Après la stupeur causée par «un drame incompréhensible», selon les termes du président Jacques Chirac dimanche, les Nazairiens ont découvert lundi la liste des victimes dans la presse locale. Les quinze morts sont tous de la région. L'accident a également fait 26 blessés toujours hospitalisés, selon un bilan établi à la mi-journée par la préfecture de la Loire-Atlantique.

«Plusieurs causes techniques ont concouru à l'accident», a annoncé le procureur de la République à Saint-Nazaire, Pierre-Marie Block. «Des questions juridiques se posent également, notamment quant au droit du travail et à l'accueil du public», a-t-il indiqué. Les victimes du drame sont des membres de deux familles de salariés des Chantiers de l'Atlantique, ainsi que des employés d'une entreprise de nettoyage. Toujours selon le procureur, la direction des Chantiers de l'Atlantique a bien demandé à son prestataire, la société Endel, de changer la passerelle posée à l'issue de la deuxième série d'essais en mer du Queen Mary 2, la semaine dernière. La nouvelle passerelle, en échafaudage, a été installée vendredi. «La direction voulait une passerelle de 1,40 m de large alors que la première ne faisait qu'un mètre de large», a expliqué le magistrat. «On va chercher dans ces directions». Deux services de police - la direction départementale de la sécurité publique et l'antenne de Nantes du service régional de police judiciaire - ont été chargés de l'enquête ils procèdent actuellement à l'audition des témoins.

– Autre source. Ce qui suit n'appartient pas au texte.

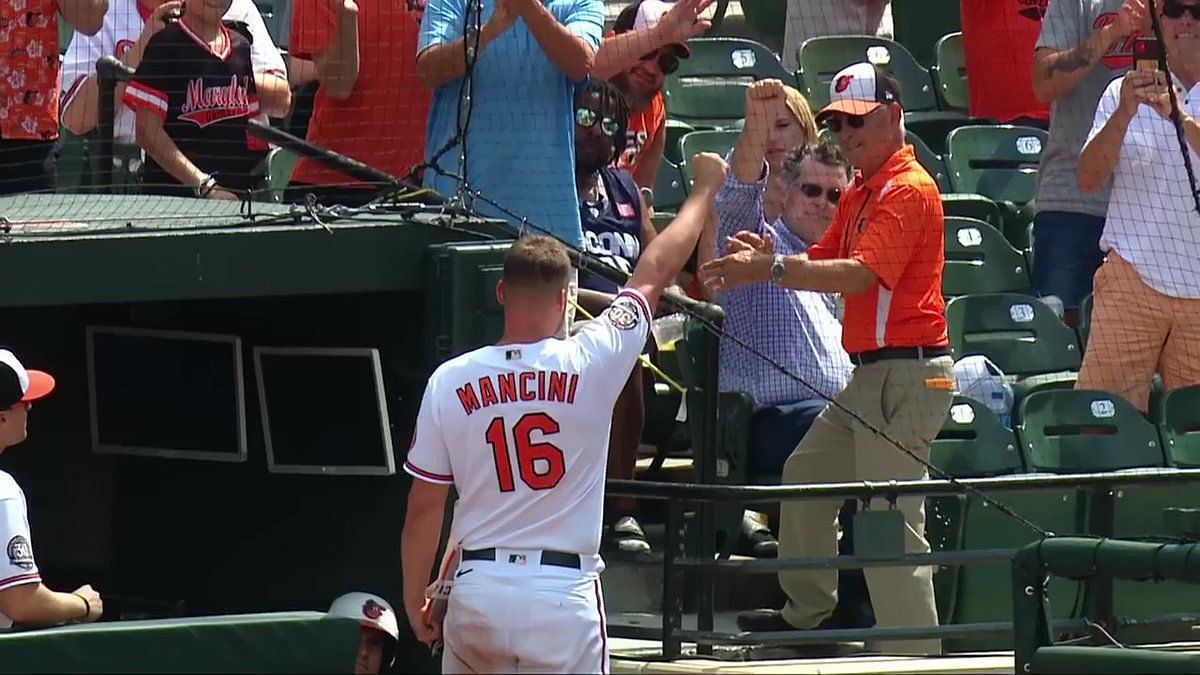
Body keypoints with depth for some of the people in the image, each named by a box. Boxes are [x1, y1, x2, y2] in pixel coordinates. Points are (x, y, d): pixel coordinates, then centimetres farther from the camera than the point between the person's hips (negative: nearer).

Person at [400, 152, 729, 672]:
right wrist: (705, 188, 23)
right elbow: (656, 270, 8)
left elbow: (423, 507, 2)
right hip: (564, 596, -2)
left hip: (478, 591, 2)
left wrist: (415, 600, 15)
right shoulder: (590, 364, -7)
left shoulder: (449, 381, -3)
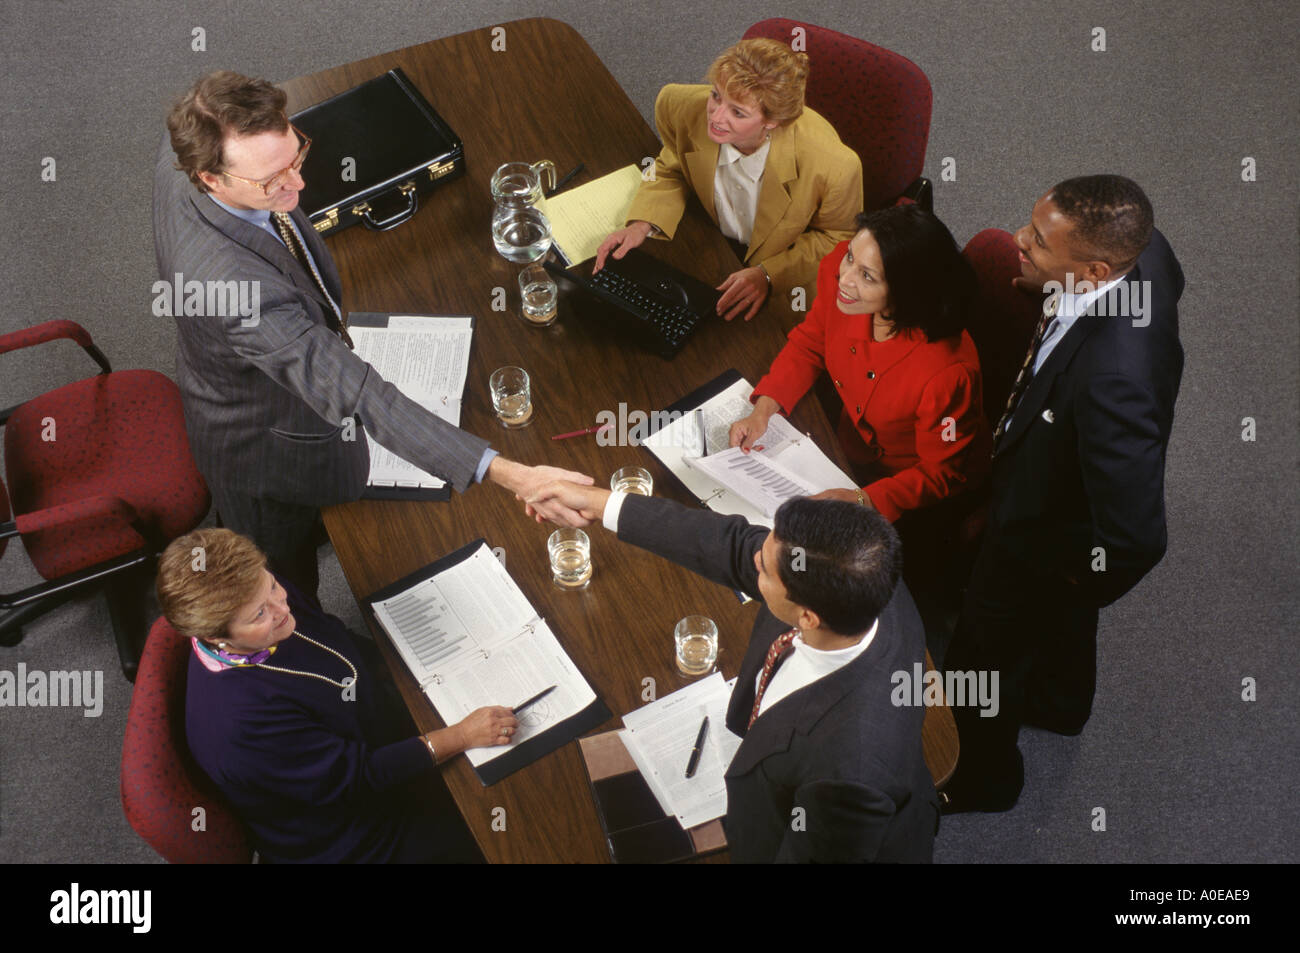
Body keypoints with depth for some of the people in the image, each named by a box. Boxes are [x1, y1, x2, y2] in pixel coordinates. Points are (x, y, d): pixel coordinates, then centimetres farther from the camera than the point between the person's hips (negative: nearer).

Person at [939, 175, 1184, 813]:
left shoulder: (1112, 378, -48)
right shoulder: (1144, 253, -23)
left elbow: (1133, 539, -42)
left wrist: (1079, 576, -21)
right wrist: (1046, 286, -7)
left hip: (1038, 544, -8)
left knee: (978, 673, 20)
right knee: (1063, 625, 38)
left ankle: (986, 779, 52)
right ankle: (1060, 705, 70)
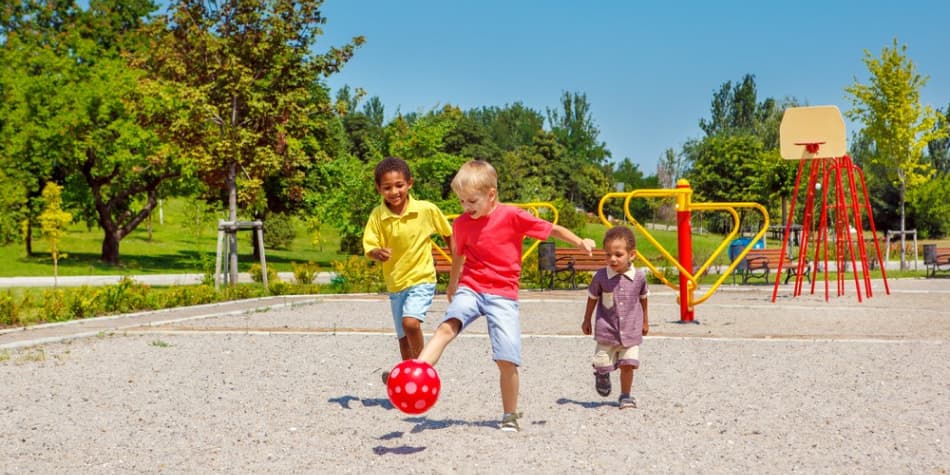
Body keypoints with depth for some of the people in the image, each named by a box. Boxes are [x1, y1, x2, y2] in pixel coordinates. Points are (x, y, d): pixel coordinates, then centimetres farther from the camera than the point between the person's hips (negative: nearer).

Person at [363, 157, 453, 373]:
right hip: (395, 284, 4)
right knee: (404, 337, 13)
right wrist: (378, 253, -34)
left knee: (410, 322, -27)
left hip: (422, 279, -3)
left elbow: (448, 234, 3)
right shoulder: (377, 216, -8)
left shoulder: (427, 210, -12)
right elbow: (369, 248, -11)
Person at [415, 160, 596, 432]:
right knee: (447, 326, -27)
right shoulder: (461, 223, 6)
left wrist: (580, 242, -15)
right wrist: (452, 286, 36)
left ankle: (510, 415, 10)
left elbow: (551, 229, -1)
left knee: (507, 359, -8)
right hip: (470, 289, 3)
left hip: (503, 295, -3)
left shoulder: (512, 216, -6)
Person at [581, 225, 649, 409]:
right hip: (607, 330, 0)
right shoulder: (601, 276, -11)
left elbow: (643, 298, 11)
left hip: (631, 331, 0)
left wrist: (645, 321, 21)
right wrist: (587, 320, 13)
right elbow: (592, 297, 5)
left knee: (628, 365, -2)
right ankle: (602, 376, 41)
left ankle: (625, 396, 18)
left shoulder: (639, 276, -8)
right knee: (602, 365, 5)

La passerelle brisée, qui repose au fond de la cale sèche du chantier naval, va être transportée «dans un lieu neutre et protégé afin que la construction du «QM 2» puisse se poursuivre normalement», a-t-il encore précisé. Et en ajoutant qu'il n'avait «pas de version définitive du déroulement des faits». La direction d'Endel s'est refusée pour part à tout commentaire dans l'immédiat, renvoyant à son communiqué officiel selon lequel l'entreprise se tient à la disposition des enquêteurs.